▶ **Your objective**
Retype, word for word, every line from the one holding "url(#grass-dots); fill-rule: evenodd" through the one holding "#4b4561; stroke-width: 4.5" in the entries below, both included, and only those lines.

▶ **Records for processing**
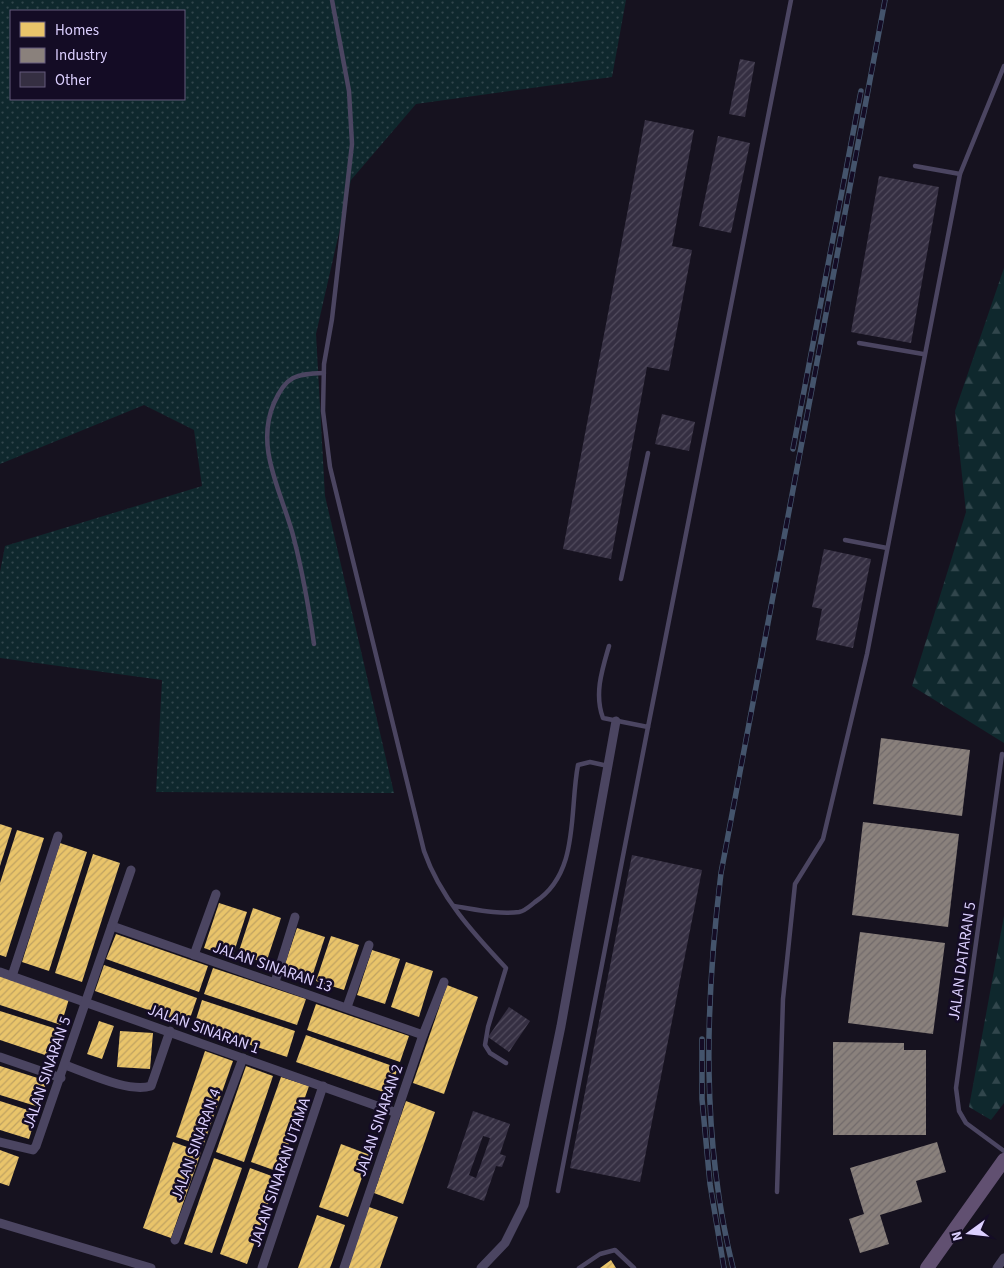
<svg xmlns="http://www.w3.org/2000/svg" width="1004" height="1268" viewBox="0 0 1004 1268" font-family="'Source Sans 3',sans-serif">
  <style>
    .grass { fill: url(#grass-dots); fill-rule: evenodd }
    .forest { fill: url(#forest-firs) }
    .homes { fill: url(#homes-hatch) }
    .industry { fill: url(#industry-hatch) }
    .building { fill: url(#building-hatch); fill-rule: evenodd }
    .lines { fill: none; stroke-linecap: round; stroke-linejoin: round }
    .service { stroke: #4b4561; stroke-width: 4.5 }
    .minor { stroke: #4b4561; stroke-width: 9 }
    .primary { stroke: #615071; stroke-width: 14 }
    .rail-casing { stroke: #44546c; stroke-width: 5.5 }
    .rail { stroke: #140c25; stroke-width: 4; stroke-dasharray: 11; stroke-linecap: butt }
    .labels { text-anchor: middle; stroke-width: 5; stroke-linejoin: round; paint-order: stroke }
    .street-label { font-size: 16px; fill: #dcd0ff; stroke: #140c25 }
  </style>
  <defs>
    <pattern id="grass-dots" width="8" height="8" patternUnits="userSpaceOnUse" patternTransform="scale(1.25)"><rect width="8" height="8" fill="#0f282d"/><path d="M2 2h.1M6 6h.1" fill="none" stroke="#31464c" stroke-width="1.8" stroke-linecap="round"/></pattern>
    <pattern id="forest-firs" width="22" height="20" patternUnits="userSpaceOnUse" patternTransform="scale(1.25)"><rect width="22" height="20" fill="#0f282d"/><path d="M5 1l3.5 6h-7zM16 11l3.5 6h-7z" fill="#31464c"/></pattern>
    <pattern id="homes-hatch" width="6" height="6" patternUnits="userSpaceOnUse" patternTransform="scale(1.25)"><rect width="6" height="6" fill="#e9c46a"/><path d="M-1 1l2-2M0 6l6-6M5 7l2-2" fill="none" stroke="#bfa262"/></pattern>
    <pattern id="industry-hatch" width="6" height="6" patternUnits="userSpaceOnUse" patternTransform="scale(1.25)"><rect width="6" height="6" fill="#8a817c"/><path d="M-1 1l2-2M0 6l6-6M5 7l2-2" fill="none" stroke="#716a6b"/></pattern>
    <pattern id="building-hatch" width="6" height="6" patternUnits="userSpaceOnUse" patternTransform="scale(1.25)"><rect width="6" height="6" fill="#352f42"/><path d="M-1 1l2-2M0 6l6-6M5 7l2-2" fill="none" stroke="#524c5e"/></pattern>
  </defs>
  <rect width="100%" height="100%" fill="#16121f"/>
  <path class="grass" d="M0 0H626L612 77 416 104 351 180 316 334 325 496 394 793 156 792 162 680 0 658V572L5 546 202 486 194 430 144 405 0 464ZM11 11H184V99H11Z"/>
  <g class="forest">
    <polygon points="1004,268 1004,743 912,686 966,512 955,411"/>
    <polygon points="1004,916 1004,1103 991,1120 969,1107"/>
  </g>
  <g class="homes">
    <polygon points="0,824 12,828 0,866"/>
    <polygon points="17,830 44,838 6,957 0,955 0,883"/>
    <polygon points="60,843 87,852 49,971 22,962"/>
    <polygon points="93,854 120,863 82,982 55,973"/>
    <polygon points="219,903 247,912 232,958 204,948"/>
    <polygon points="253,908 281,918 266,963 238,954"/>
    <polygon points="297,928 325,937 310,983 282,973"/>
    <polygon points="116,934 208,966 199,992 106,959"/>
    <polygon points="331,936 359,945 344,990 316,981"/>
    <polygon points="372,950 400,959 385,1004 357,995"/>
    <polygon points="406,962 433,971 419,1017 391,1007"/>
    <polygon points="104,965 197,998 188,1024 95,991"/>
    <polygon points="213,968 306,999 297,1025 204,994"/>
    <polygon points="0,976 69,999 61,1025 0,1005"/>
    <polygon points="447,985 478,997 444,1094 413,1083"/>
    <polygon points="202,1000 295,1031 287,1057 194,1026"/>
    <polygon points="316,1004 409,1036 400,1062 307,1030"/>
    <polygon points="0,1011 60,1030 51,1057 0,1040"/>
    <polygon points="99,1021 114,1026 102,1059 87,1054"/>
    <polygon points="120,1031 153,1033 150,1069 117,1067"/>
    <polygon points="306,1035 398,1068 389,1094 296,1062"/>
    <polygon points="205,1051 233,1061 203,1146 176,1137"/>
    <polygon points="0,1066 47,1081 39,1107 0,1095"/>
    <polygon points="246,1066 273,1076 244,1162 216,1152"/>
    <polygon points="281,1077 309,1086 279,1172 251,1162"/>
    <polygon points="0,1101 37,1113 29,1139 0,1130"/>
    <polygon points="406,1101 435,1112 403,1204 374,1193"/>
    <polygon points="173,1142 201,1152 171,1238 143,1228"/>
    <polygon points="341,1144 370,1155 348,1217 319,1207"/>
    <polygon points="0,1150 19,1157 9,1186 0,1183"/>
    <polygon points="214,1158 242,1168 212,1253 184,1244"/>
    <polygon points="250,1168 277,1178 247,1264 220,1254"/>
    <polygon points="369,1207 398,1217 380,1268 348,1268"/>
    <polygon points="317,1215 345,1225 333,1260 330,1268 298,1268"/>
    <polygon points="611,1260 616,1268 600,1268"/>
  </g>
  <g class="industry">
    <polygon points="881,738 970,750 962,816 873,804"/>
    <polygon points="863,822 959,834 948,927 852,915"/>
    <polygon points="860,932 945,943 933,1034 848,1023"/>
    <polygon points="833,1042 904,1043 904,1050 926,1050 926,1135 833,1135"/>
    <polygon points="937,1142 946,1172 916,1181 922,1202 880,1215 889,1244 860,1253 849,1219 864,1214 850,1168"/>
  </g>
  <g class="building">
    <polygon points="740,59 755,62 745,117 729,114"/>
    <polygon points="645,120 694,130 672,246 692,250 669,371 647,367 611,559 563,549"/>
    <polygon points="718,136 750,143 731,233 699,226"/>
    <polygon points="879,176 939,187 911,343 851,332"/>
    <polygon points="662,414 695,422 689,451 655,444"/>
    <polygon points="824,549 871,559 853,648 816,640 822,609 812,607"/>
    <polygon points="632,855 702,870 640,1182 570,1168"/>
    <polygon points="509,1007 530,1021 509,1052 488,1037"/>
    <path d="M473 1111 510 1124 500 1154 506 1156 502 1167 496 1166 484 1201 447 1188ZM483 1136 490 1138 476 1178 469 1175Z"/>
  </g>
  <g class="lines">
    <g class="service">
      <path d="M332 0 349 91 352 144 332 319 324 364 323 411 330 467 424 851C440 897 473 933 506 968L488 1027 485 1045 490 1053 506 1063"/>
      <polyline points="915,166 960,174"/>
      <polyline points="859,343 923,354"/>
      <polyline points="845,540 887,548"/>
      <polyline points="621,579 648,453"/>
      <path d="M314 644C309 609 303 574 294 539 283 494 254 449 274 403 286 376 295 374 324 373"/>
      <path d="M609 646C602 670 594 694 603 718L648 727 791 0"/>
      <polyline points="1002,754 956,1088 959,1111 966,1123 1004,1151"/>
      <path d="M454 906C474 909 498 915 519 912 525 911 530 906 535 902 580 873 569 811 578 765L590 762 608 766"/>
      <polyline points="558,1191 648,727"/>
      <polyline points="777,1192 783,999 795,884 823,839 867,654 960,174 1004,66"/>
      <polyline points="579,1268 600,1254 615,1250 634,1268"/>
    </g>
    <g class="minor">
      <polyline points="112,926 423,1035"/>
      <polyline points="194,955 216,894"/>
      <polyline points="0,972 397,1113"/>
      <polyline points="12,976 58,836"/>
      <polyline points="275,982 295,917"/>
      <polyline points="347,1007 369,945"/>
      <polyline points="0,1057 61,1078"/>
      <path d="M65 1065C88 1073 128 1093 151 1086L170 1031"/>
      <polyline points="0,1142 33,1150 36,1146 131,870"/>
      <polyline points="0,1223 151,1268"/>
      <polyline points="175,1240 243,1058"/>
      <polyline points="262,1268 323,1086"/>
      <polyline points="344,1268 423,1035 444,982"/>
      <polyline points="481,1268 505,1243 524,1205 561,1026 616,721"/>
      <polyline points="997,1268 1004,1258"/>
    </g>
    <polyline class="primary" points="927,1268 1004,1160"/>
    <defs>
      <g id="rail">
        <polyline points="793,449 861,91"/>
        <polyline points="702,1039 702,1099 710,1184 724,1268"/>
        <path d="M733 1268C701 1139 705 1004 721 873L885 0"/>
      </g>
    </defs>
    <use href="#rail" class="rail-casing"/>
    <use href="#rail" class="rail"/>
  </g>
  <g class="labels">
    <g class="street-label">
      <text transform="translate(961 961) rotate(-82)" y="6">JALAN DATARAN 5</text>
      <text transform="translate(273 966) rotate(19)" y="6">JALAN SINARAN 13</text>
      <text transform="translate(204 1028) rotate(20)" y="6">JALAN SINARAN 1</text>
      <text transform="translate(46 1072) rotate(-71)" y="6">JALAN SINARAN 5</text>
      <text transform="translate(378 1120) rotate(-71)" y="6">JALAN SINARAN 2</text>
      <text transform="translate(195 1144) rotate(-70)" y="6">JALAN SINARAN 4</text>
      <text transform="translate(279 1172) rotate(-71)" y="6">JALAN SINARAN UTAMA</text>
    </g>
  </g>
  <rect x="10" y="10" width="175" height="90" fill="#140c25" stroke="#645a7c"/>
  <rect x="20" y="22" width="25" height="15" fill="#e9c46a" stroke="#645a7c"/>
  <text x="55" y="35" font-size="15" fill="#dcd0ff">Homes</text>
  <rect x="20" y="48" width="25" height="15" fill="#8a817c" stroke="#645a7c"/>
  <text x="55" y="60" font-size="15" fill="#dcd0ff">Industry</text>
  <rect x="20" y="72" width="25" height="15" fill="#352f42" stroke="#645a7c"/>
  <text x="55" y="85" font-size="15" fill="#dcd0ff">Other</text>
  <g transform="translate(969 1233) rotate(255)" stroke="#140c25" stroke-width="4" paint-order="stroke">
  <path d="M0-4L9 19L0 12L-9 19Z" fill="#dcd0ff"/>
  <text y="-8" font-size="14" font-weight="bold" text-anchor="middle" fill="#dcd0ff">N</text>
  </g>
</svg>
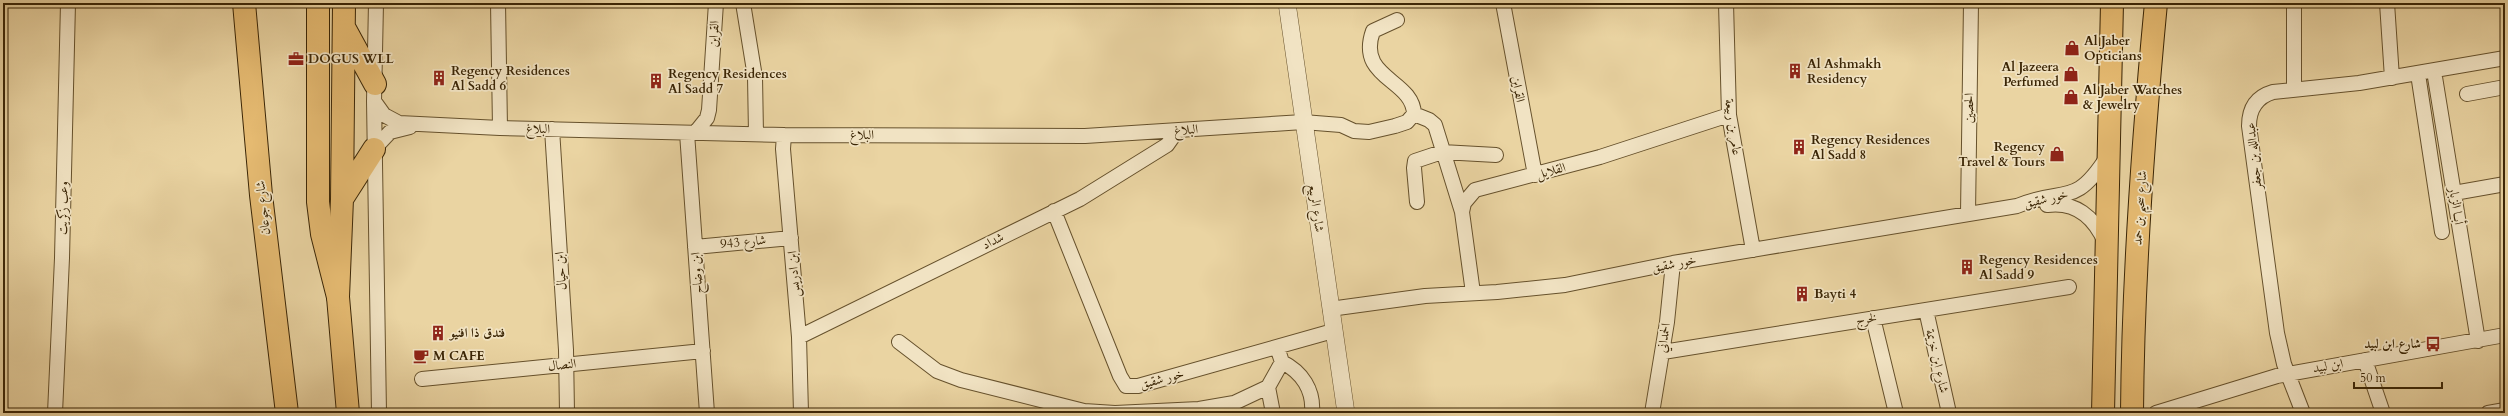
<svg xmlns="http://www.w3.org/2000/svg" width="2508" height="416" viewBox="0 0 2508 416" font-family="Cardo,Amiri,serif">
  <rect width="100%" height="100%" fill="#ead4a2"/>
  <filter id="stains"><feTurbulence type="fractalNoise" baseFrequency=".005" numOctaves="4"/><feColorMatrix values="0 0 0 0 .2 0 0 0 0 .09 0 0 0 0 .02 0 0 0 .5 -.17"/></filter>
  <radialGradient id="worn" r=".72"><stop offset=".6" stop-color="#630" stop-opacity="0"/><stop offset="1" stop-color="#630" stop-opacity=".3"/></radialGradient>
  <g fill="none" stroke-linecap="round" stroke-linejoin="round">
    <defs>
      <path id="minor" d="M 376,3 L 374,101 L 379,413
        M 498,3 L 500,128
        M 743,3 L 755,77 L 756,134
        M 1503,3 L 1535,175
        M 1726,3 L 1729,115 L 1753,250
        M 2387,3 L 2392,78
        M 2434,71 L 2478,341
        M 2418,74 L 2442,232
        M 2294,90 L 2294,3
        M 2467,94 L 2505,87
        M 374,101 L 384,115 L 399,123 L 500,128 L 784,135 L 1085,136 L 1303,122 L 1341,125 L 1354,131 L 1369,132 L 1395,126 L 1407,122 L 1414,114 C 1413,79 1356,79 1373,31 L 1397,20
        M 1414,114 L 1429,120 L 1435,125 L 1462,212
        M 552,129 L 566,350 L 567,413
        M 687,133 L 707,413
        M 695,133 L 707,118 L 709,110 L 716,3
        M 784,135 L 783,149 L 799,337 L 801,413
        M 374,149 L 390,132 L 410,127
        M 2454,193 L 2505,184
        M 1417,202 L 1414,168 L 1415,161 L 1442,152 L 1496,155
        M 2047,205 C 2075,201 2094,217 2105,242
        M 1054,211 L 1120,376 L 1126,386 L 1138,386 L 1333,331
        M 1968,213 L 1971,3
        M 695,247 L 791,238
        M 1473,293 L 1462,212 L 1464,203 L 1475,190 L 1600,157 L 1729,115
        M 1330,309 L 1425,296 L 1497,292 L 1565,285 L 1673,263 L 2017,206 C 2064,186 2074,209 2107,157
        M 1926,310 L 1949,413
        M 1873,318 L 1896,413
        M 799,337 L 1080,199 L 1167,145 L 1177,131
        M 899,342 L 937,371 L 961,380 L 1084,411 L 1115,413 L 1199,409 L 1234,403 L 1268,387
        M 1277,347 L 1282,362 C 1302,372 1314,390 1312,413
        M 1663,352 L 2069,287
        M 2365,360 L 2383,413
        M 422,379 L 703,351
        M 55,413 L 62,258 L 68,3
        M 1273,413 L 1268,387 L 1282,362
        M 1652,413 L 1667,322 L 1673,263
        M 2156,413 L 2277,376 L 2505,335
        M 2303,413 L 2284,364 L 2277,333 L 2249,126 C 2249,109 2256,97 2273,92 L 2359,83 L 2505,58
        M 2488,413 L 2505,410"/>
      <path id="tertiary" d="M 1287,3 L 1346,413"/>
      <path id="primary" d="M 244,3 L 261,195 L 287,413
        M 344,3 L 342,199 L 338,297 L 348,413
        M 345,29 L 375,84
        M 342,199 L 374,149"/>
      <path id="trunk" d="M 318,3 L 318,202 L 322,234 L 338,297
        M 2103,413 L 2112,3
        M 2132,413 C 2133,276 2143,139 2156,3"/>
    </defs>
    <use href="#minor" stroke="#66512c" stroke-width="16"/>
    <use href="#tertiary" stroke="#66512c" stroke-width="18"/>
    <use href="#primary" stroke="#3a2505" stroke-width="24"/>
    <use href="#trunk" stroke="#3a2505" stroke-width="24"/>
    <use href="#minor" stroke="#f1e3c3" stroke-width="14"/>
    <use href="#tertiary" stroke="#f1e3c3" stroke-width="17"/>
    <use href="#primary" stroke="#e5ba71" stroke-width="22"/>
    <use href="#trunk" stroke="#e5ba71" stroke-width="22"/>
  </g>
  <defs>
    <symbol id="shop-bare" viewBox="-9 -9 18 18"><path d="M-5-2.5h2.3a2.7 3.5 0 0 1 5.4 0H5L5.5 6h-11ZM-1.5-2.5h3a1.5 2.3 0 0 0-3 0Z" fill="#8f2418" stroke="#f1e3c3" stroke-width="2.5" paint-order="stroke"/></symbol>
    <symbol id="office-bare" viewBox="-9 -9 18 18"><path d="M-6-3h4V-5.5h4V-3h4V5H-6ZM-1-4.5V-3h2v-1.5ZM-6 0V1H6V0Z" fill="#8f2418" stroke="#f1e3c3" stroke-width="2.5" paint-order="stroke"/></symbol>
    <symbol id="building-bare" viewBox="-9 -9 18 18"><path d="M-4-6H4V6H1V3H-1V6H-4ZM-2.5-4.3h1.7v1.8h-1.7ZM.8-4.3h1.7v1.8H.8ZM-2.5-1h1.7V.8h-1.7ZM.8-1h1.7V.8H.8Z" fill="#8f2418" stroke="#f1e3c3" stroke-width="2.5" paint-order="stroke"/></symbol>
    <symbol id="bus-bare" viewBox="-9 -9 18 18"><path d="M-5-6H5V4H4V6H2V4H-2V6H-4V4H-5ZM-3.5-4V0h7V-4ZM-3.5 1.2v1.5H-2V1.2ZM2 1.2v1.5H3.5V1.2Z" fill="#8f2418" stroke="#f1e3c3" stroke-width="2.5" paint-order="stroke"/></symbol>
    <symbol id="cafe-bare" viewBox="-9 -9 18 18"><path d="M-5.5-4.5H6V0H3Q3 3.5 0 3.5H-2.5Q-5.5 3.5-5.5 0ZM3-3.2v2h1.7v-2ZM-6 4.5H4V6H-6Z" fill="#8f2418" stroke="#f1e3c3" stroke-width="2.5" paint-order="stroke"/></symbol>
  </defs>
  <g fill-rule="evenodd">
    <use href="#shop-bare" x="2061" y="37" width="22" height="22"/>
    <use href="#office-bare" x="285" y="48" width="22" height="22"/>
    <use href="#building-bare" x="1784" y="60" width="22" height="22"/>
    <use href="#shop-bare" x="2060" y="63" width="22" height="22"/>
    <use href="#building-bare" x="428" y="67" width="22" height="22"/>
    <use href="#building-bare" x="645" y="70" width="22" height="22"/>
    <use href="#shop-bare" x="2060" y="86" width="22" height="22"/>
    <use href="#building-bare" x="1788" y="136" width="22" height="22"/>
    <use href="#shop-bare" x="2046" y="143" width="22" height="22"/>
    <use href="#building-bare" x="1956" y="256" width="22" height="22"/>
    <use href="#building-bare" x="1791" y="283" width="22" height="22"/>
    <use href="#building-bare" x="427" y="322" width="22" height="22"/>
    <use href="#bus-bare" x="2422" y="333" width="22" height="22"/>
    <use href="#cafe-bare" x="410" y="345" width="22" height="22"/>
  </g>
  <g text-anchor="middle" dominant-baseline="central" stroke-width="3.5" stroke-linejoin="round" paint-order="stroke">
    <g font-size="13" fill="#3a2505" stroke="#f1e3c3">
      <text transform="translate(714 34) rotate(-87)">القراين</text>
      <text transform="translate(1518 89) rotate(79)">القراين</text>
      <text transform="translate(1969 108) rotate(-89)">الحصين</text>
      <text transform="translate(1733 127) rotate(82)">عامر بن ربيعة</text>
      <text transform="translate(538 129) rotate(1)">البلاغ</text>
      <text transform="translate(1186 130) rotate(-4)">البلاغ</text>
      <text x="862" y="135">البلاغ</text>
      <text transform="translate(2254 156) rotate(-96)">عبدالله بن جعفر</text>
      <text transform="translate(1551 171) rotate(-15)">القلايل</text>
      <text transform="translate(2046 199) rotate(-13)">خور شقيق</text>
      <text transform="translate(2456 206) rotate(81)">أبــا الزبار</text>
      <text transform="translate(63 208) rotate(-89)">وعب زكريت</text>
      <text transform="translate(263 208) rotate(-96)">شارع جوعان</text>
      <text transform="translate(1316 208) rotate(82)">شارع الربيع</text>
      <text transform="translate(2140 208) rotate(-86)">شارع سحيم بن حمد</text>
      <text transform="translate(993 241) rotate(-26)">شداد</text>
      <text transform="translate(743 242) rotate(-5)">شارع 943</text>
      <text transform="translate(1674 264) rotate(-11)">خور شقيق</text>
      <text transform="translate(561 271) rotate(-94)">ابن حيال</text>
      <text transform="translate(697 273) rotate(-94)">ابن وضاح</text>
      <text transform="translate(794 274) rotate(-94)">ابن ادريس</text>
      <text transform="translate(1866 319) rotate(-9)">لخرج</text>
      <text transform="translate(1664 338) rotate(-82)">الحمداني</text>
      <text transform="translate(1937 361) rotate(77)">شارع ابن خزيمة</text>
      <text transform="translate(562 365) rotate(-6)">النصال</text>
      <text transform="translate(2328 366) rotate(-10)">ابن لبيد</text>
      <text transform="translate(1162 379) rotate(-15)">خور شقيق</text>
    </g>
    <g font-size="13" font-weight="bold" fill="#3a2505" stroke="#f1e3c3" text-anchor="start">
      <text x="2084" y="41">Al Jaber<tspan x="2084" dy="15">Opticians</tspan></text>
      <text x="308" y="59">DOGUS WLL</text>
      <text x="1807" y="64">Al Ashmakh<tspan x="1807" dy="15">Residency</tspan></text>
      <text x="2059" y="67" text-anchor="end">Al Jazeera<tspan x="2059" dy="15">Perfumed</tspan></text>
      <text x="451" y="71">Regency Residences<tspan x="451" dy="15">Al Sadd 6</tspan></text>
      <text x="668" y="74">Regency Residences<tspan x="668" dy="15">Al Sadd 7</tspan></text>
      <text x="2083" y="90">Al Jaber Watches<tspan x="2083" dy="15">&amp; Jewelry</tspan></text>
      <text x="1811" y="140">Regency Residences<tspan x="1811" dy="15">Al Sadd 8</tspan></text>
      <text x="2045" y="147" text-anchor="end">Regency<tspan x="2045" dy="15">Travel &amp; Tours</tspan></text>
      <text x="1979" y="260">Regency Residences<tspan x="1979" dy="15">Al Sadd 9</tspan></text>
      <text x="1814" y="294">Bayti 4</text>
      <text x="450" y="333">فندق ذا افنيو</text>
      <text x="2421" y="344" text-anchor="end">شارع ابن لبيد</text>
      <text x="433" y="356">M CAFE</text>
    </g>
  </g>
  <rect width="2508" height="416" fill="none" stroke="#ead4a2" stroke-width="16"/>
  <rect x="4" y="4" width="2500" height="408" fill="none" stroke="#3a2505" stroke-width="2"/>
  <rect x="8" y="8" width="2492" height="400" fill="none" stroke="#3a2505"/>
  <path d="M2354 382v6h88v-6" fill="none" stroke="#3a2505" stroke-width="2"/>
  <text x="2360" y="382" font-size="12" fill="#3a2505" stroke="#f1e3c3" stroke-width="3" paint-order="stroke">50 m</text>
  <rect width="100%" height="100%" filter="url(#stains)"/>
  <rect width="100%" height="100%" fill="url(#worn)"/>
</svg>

▶ **Exercise solution**
    .grass { fill: url(#grass-dots); fill-rule: evenodd }
    .forest { fill: url(#forest-firs) }
    .homes { fill: url(#homes-hatch) }
    .industry { fill: url(#industry-hatch) }
    .building { fill: url(#building-hatch); fill-rule: evenodd }
    .lines { fill: none; stroke-linecap: round; stroke-linejoin: round }
    .service { stroke: #4b4561; stroke-width: 4.5 }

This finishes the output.